I could swear I heard — and read — something from Dr. Ben Carson and his closest associates in which he declared he didn’t want a job in Donald J. Trump’s Cabinet because, in Carson’s view, he wasn’t qualified to run a federal agency.

That’s not his skill set … supposedly.

https://highplainsblogger.com/2016/11/carson-opts-out-of-cabinet-post-but-why/

Carson ran for the Republican Party’s presidential nomination and was one of 16 pretenders to get crushed by the Trump juggernaut.

So, what precisely is Dr. Carson’s skill? He’s a renowned pediatric neurosurgeon. He has performed what amount to medical miracles on children in need of them. His brilliance as an MD is beyond reproach.
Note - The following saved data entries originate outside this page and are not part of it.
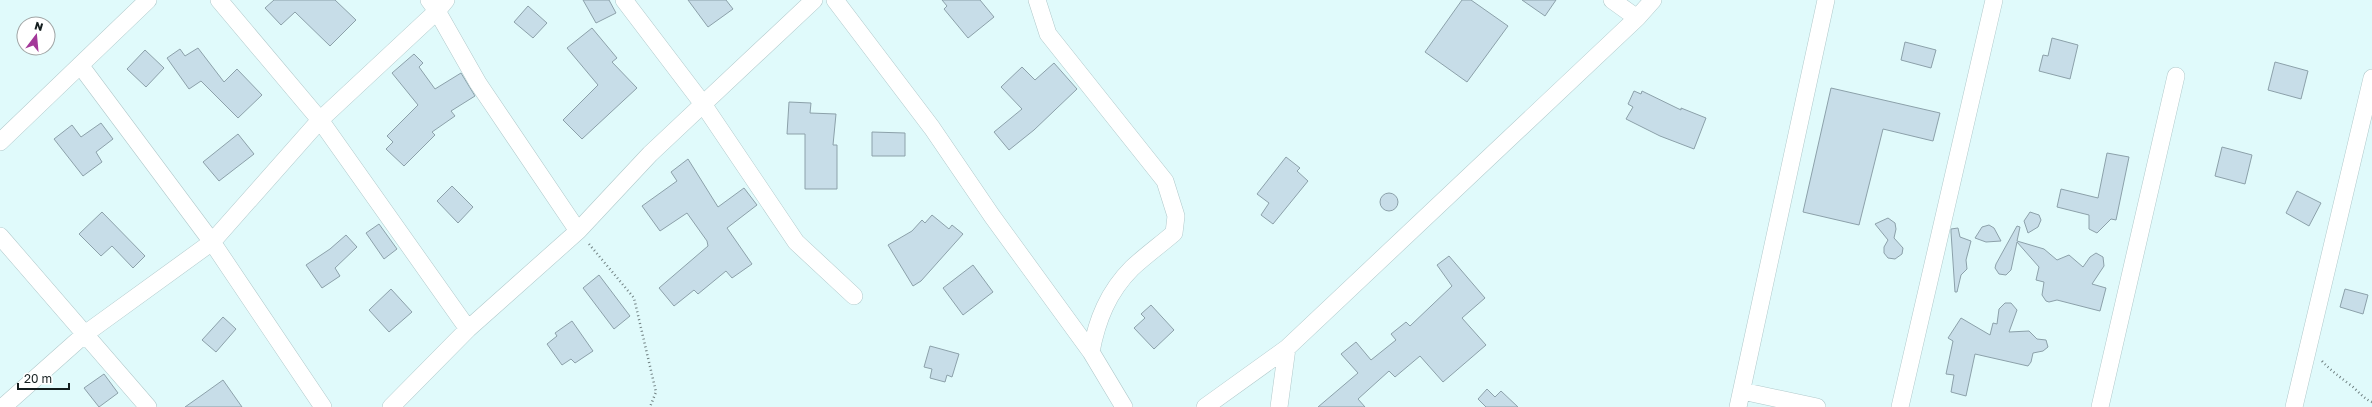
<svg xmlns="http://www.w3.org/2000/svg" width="2372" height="407" viewBox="0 0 2372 407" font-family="'Golos Text',sans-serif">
<rect width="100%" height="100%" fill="#e0fafb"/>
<!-- building -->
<path fill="#c7dde8" stroke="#8ca1aa" d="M 274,0 L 335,0 L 356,20 L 330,46 L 295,12 L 281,25 L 265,8 Z
M 583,0 L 609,0 L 616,13 L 596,23 Z
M 688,0 L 726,0 L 733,9 L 708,27 Z
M 942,0 L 980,0 L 994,17 L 968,38 L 944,9 L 947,6 Z
M 1462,0 L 1471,0 L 1508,26 L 1467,82 L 1425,52 Z
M 1522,0 L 1556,0 L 1545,16 Z
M 528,6 L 547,23 L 533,38 L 514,22 Z
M 592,28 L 617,58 L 612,62 L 637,88 L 582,139 L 563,120 L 598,85 L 567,48 Z
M 2052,38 L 2078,45 L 2070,79 L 2039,71 L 2043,55 L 2048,56 Z
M 1905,42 L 1936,50 L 1931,68 L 1901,60 Z
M 198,48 L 224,82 L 237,69 L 262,95 L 238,118 L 201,81 L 189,89 L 167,58 L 180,49 L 185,56 Z
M 145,50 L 164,68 L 146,87 L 127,69 Z
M 414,54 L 423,63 L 419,67 L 435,89 L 461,73 L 475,96 L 451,111 L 455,116 L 432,132 L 435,135 L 404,166 L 386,149 L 393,142 L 387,136 L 418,105 L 392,73 Z
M 2275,62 L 2308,71 L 2301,99 L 2268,90 Z
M 1054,63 L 1077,89 L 1034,130 L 1009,150 L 994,132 L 1022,109 L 1001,87 L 1022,67 L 1035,80 Z
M 1831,88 L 1940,113 L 1933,141 L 1883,129 L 1859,225 L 1803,212 Z
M 1634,91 L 1641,94 L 1642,91 L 1681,110 L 1681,108 L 1706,118 L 1694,149 L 1660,136 L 1626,119 L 1633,107 L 1628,104 Z
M 789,102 L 811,103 L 810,113 L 836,114 L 833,145 L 837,145 L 837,189 L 805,189 L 805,134 L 787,134 Z
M 101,123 L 113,139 L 96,152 L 102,162 L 83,176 L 54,139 L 72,125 L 81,137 Z
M 872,132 L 905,133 L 905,156 L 872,156 Z
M 238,134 L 254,154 L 219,181 L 203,162 Z
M 2222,147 L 2252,155 L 2245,184 L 2215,176 Z
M 2107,153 L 2129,157 L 2116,220 L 2111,219 L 2097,233 L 2089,229 L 2089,215 L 2057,207 L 2061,189 L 2098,198 Z
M 1286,157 L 1300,168 L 1297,171 L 1308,181 L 1273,224 L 1261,215 L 1269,203 L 1257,194 Z
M 688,159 L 718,207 L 744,188 L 757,205 L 727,228 L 752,264 L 732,278 L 726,271 L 698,294 L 694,290 L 674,306 L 659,288 L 708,246 L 707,241 L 687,213 L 660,231 L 642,206 L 677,181 L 671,172 Z
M 452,186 L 473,207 L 458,223 L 437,201 Z
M 2297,191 L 2321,203 L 2309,226 L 2286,213 Z
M1380 202a9 9 0 1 1 18 0a9 9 0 1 1-18 0Z
M 102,212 L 145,256 L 133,268 L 112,246 L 101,256 L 79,234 Z
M 2030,212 L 2039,215 L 2041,220 L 2038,227 L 2028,233 L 2024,221 Z
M 932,215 L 949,229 L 952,225 L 963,234 L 921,281 L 913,286 L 888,245 L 912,231 L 922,220 L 925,223 Z
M 1888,218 L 1895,223 L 1896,229 L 1894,238 L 1903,248 L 1902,254 L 1895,259 L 1888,258 L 1884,253 L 1884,247 L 1888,240 L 1875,224 Z
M 379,224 L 397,249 L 384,259 L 366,233 Z
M 1989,225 L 1994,228 L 2001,241 L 1986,242 L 1975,238 L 1982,227 Z
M 2017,226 L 2020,227 L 2017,241 L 2044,249 L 2057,260 L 2069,255 L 2083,267 L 2090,257 L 2096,253 L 2103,257 L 2104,266 L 2092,284 L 2106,288 L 2100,311 L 2057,300 L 2049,302 L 2046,301 L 2042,295 L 2044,282 L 2036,280 L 2039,267 L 2017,242 L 2011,270 L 2006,275 L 1999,274 L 1995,268 L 1996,264 Z
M 1958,228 L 1960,237 L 1971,241 L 1966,260 L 1967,269 L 1961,275 L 1957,292 L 1955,292 L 1951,232 L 1951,229 Z
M 346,235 L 357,247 L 335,268 L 340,276 L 322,288 L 306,265 L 330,249 Z
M 1449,256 L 1485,298 L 1462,318 L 1486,345 L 1443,382 L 1420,356 L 1395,377 L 1389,371 L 1358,399 L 1365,407 L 1318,407 L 1358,373 L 1341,354 L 1356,342 L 1371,360 L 1396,340 L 1391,334 L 1406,322 L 1410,326 L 1452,286 L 1437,265 Z
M 973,265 L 993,292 L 963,315 L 943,288 Z
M 599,275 L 630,316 L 614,329 L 583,288 Z
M 391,289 L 412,312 L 389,332 L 369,310 Z
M 2345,289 L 2368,295 L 2363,314 L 2340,307 Z
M 2005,303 L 2011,303 L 2017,310 L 2009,332 L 2029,331 L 2037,339 L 2046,340 L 2048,347 L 2043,351 L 2033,353 L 2031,362 L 2028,366 L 1975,354 L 1966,396 L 1951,392 L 1954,375 L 1946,374 L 1953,341 L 1948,338 L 1961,318 L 1990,335 L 1993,323 L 1997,324 L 1999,309 Z
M 1151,305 L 1174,330 L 1154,349 L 1134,328 L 1145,318 L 1141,314 Z
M 223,317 L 236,329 L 216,352 L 202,340 Z
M 572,321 L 593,351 L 575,363 L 571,359 L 562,365 L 547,344 L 557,336 L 555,333 Z
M 930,346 L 959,354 L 952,377 L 947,375 L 945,382 L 930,378 L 932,369 L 924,367 Z
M 104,374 L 118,393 L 99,407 L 84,388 Z
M 223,380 L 242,407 L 185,407 L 202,395 Z
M 1487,389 L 1495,397 L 1501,391 L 1518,407 L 1486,407 L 1478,399 Z"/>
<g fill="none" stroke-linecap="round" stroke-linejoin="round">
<defs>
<path id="minor" d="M 219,0 L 320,120 L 468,329
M 429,0 L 437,11 L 478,83 L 578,231
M 624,0 L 703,104 L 796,242 L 854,296
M 835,0 L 932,128 L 992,216 L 1091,352
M 1037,0 L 1048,34 L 1165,181 L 1176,216 L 1174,233 C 1160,245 1145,256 1132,268 C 1108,292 1097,320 1091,352 L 1124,407
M 1612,0 L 1637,18
M 80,65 L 212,242 L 323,407
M 0,142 L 148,0
M 0,236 L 148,407
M 1742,391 L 1817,407
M 3,407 L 85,334 L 212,242 L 320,120 L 437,11 L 446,0
M 391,407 L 468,329 L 578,231 L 650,154 L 814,0
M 1205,407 L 1287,348
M 1279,407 L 1287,348 L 1637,18 L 1653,0
M 1738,407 L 1826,0
M 1900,407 L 1994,0
M 2100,407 L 2176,76
M 2294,407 L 2372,78"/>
</defs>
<!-- minor casing -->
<use href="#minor" stroke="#b0c9cb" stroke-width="18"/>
<!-- path -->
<path stroke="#708182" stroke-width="2.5" stroke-dasharray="1 3" stroke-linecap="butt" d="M 589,244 L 634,298 L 656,392 L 650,407
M 2322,361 C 2331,371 2339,376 2349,384 C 2358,390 2362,398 2372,402"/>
<!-- minor -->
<use href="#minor" stroke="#fff" stroke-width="17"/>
</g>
<!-- north arrow -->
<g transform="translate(36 36) rotate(16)"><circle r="19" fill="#ffffff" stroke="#a1a5a5"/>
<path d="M0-3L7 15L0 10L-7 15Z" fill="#a33899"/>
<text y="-6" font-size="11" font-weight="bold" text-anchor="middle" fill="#141d1e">N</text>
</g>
<!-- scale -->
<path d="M18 383v6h51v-6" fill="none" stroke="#141d1e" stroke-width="2"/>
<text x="24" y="383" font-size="12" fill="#141d1e" stroke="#ffffff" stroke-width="3" paint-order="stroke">20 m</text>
</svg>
Now, though, he’s being tossed into a brand new arena. Trump has nominated him to run the U.S. Department of Housing and Urban Development.

I don’t understand this choice.

http://www.msn.com/en-us/news/politics/trump-taps-former-campaign-rival-carson-as-housing-secretary/ar-AAl9QAE?li=BBnb7Kz

As The Associated Press reported: “In a statement, Trump says he’s ‘thrilled to nominate’ Carson, saying he “has a brilliant mind and is passionate about strengthening communities and families within those communities.” Great! Does the passion qualify him to manage a massive federal agency? Time will reveal that in due course.

If the president-elect were to ask me, I’d say Carson would be a better fit as secretary of health and human services or as surgeon general. Trump seek my advice.

As for his ability to run HUD, I’ll just suggest that managing a massive federal bureaucracy ain’t exactly brain surgery … if you get my drift.